Isekai RyouridouIsekai Ryouridou
Chapitre 651

Chapitre 651

Chapitre 651/75087%~22 min de lecture4 233 mots

Je suis un toto. Je n'ai pas encore de nom.

Je suis né dans un ranch de la ville de Dabag, et c'est là que j'ai pris conscience de mon existence. À l'origine, les totos naissent d'un œuf et passent un certain temps avec leurs parents et leurs frères et sœurs, mais il ne me reste presque aucun souvenir de cette époque. Seuls les cris *kii-kii* de mes frères ou sœurs, on ne sait trop, demeurent vaguement logés dans un coin de ma tête.

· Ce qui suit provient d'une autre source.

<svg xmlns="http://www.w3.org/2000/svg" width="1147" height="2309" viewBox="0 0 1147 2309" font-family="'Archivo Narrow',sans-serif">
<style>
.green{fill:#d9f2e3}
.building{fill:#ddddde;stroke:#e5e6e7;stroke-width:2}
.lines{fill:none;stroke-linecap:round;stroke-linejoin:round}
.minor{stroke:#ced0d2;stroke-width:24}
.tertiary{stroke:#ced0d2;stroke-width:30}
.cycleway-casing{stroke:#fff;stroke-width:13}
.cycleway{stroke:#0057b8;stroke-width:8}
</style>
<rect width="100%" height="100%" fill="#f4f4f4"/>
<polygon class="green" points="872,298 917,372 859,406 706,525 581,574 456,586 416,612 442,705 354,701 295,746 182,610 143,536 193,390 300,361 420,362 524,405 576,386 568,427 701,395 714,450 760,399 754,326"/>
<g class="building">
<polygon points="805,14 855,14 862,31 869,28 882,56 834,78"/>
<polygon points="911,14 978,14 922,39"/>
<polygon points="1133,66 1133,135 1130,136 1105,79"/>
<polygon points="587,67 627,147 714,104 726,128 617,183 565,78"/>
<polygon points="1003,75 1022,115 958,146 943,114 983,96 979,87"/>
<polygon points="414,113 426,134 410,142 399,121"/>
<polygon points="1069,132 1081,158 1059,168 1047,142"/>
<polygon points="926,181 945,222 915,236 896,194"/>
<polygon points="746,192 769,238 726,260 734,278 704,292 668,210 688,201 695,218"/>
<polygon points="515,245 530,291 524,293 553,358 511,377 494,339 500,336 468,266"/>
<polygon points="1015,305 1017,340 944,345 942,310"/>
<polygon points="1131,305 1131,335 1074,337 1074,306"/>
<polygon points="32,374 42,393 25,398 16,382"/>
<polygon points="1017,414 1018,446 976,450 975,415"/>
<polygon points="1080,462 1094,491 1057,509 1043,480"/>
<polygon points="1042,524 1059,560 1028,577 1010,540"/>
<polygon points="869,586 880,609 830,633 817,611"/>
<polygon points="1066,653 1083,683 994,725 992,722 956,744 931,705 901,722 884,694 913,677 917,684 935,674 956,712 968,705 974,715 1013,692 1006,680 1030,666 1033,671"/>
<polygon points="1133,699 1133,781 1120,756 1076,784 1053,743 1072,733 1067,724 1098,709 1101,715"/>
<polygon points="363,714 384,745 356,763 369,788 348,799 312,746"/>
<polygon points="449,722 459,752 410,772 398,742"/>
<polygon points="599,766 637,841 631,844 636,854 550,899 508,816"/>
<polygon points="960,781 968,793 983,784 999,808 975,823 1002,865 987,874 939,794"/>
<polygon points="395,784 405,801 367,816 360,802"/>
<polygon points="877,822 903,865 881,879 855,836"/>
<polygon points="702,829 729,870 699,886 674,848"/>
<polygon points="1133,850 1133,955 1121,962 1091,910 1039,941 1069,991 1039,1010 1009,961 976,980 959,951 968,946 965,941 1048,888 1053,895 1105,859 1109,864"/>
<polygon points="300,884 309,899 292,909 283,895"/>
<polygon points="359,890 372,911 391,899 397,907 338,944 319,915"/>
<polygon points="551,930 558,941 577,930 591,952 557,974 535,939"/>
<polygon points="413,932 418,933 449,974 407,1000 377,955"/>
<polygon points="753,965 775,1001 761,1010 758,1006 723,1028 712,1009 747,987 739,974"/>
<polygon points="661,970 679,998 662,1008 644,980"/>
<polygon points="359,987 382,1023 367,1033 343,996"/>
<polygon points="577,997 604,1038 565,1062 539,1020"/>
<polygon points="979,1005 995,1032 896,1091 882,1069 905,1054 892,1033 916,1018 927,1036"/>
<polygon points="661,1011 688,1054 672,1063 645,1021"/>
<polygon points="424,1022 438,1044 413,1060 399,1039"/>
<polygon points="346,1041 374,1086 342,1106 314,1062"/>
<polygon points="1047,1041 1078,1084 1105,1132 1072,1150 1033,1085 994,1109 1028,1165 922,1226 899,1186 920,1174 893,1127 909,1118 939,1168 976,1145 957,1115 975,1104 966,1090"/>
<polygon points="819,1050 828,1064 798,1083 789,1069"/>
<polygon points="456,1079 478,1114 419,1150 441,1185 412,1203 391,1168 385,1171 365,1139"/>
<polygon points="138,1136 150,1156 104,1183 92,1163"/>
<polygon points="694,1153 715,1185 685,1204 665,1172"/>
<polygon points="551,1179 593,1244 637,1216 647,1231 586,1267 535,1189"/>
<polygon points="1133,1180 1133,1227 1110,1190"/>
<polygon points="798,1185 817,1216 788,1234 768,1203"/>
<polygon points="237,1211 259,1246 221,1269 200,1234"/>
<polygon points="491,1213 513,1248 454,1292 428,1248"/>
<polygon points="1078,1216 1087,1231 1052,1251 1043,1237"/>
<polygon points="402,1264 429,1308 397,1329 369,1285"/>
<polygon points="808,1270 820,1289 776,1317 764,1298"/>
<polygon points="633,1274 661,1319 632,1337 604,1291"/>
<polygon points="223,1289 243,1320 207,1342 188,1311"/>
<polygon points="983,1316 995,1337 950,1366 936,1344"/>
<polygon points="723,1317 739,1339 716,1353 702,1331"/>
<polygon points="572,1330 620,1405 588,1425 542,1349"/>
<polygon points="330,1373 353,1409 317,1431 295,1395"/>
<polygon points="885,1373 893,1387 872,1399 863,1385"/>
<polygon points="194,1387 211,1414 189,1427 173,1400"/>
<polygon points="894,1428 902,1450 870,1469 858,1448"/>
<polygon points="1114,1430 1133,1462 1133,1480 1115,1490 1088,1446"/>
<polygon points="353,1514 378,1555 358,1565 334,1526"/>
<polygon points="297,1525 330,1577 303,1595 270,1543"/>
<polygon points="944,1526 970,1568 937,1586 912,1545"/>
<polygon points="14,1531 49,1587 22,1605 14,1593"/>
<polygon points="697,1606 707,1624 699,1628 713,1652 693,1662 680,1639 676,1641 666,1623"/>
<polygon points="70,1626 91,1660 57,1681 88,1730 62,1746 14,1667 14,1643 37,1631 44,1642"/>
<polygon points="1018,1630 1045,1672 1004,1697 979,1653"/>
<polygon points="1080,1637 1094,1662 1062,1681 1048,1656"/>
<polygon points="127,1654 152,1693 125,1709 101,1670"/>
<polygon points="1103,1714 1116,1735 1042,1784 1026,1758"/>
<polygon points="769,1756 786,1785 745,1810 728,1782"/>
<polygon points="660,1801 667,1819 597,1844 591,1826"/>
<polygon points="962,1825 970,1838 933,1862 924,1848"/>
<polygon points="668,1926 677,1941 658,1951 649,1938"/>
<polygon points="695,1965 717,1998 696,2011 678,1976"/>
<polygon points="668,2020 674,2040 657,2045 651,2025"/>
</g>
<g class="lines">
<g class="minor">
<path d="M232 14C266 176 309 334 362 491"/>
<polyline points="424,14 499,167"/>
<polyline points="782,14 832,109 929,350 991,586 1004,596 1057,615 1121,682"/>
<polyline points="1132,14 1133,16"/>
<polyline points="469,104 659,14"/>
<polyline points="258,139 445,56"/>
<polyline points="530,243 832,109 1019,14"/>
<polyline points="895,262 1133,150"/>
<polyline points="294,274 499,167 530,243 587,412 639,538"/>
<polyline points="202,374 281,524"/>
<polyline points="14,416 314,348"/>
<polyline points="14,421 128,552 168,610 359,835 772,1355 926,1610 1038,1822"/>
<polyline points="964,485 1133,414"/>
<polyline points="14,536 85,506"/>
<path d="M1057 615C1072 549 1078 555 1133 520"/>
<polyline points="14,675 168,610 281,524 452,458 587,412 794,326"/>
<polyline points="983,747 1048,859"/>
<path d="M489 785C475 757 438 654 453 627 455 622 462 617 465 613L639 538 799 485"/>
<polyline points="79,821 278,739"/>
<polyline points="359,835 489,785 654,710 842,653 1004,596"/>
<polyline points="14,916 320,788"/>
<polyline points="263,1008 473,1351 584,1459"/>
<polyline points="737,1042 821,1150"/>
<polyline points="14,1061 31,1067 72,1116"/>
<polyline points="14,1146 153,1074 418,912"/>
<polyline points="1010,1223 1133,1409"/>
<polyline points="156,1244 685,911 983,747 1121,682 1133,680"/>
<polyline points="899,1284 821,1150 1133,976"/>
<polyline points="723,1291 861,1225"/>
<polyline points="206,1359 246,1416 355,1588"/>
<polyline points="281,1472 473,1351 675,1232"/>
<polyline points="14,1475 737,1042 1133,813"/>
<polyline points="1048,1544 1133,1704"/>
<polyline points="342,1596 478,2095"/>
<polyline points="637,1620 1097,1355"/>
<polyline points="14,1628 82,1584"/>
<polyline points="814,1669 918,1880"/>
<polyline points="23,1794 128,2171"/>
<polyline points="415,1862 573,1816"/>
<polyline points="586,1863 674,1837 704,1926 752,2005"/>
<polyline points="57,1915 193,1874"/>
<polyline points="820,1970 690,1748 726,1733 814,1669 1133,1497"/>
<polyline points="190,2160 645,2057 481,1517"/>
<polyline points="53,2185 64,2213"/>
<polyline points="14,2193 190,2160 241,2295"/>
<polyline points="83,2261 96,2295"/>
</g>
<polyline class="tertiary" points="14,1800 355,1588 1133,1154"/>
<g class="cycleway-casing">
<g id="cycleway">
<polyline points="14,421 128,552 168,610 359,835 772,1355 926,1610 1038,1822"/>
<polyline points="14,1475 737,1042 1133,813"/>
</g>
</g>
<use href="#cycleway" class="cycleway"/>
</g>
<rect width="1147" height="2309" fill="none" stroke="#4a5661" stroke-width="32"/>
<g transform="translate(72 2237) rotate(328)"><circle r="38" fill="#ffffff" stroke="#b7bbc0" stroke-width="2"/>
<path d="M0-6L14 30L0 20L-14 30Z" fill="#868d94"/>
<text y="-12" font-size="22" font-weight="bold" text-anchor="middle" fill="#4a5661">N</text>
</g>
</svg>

Finalement, lorsque j'ai pris conscience de moi-même, je broutais l'herbe à mes pieds dans un ranch entouré de clôtures. En regardant autour de moi, mes congénères de même apparence broutaient de la même manière. Quand le soleil se couchait, on nous menait dans un abri exigu, et quand il se levait, on nous remettait au pâturage. Les jours se répétaient ainsi.

Mis à part brouter l'herbe, la seule chose à faire consistait à se faire taper les fesses par des humains avec un fouet en cuir pour nous faire tourner en rond dans l'enclos. Je ne comprenais absolument pas quel sens pouvait avoir un tel acte. Je courais simplement sur le sol, frustré par ces importuns qui perturbaient mon repas.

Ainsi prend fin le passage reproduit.